I am trying to basically bake 2 small cakes with 6" pans, instead of 2 layers in 9" pans. The 6" pans obviously have deeper batter, and cook differently. I've been having trouble getting the cake to bake evenly through in the 6" pans, however, even with lower temps and longer times. 

Is there any kind of rule of thumb on this situation? Thanks so much!

~pete


----------



## m brown (May 29, 1999)

so you want to bake a tiny teir? 
think like a cup cake, they bake faster. 
to explain, the smaller the cake, the higher the temp and quicker the bake. 

baking is an act of dehydration. the leavening acts in the heat to raise the product and the heat then dries out the product to retain the shape. too much baking, product shrinks, too little, collaps. 

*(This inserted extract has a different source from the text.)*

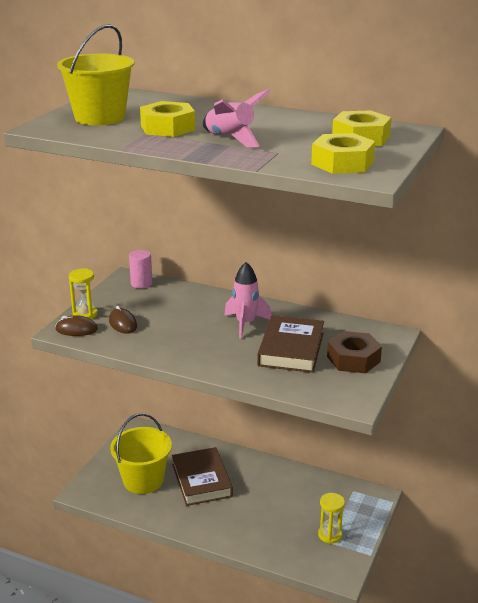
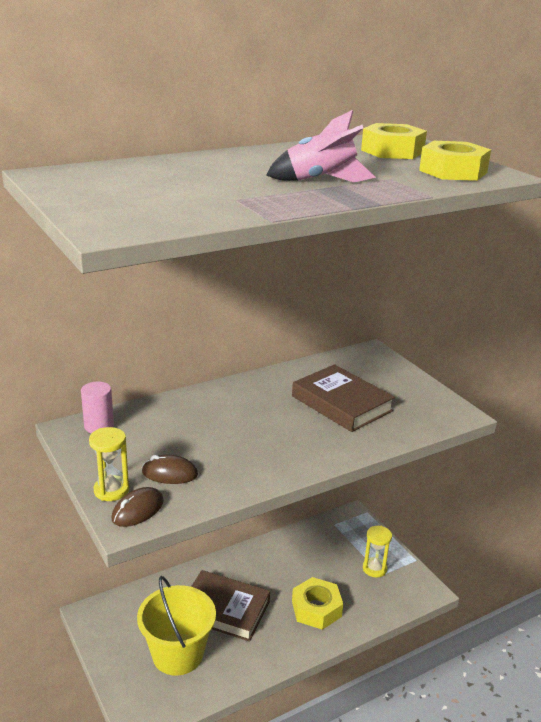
camera: 55 degrees left, 0 degrees up
yellow bucket [57,24,134,125] -> none
yellow nut [140,101,195,137] -> yellow nut moved to [292,577,343,630]
pink rocket [225,262,272,338] -> none
brown nut [327,331,382,373] -> none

with a 15 inch cake layer you have more cake volume so you must allow the middle to reach the proper temp without drying out the edges, you lower the temp and bake a bit longer. 

happy baking!


----------



## anna w. (Nov 27, 2001)

Everything M said plus the batter is not deeper just less of it because it is a smaller volume pan. 2c. of batter in most butter cake recipes work in a 6" pan.


----------